Si odiamos el pecado y queremos la
conversión del pecador, debemos desear
que le falten todos los medios
necesarios para el pecado. Por lo tanto,
debemos apoyar a todas las autoridades
eclesiásticas, familiares, sociales y
políticas que trabajan para eliminar lo
que lleva los súbditos al pecado: mala
prensa, mala radio, cines y teatros
inmorales, propaganda de doctrinas
opuestas a la de la Iglesia, etc.
(13)
— “Enfermo” o “débil” es aquí el hombre
que por razones especiales está
particularmente sujeto al pecado, y para
quien es una ocasión próxima lo que para
el común de la gente no lo es.
En principio, nadie puede exponerse
voluntariamente a la ocasión próxima del
pecado.
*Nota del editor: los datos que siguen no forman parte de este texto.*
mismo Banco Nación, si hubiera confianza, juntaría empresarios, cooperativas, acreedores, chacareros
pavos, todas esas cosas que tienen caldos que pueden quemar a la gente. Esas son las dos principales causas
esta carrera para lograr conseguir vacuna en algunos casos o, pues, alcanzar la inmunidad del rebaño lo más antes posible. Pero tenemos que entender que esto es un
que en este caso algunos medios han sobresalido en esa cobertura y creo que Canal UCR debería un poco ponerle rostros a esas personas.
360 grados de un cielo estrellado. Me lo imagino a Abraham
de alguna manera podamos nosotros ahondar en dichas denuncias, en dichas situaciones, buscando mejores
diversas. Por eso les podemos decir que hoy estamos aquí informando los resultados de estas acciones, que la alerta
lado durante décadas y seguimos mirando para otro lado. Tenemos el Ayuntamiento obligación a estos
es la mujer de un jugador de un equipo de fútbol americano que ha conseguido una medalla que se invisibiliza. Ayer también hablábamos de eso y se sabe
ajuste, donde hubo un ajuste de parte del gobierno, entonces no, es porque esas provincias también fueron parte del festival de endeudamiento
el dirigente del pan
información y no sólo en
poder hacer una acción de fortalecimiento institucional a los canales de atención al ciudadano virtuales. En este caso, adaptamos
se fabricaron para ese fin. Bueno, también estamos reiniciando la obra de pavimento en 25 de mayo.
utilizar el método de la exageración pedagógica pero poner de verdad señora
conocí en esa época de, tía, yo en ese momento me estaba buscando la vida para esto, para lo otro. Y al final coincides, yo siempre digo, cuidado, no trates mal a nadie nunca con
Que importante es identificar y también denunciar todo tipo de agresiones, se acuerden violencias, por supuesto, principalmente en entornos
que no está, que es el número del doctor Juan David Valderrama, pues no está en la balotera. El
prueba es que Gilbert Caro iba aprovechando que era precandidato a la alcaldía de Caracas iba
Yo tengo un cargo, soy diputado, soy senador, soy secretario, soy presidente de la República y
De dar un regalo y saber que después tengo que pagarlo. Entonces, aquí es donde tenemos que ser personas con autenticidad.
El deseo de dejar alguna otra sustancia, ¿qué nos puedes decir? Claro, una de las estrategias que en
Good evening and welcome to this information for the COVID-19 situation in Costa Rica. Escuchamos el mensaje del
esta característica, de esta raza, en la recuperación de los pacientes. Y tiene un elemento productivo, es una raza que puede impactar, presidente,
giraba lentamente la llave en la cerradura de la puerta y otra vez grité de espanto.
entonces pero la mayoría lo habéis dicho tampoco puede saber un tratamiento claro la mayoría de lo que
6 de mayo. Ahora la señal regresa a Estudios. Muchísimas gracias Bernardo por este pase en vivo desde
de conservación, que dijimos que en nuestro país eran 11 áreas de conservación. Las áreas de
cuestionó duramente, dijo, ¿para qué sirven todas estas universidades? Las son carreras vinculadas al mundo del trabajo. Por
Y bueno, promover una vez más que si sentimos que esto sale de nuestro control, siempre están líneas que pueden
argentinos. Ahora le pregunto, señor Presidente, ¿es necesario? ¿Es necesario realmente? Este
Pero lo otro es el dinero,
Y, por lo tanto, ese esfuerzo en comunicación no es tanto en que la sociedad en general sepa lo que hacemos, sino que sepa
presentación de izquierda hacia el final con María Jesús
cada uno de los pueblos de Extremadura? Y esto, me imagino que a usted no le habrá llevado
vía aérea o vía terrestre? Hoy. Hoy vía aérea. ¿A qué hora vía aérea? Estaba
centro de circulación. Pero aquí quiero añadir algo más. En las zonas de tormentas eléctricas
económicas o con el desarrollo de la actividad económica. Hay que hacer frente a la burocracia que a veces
Y si en circunstancias muy
excepcionales una persona reputada —no
por sí misma, sino por un director
prudente— como especialmente fuerte,
arrostra riesgos especialmente fuertes,
es porque, en el fondo, la ocasión del
pecado no es próxima.
(14)
— Hay que evitar la convivencia con las
personas de mala vida, de costumbres
depravadas, la frecuentación de lugares
indecentes, porque en esto se llega para
casi todos a una ocasión próxima de
pecado, y para todos una cohonestación
del mal y un escándalo para los buenos.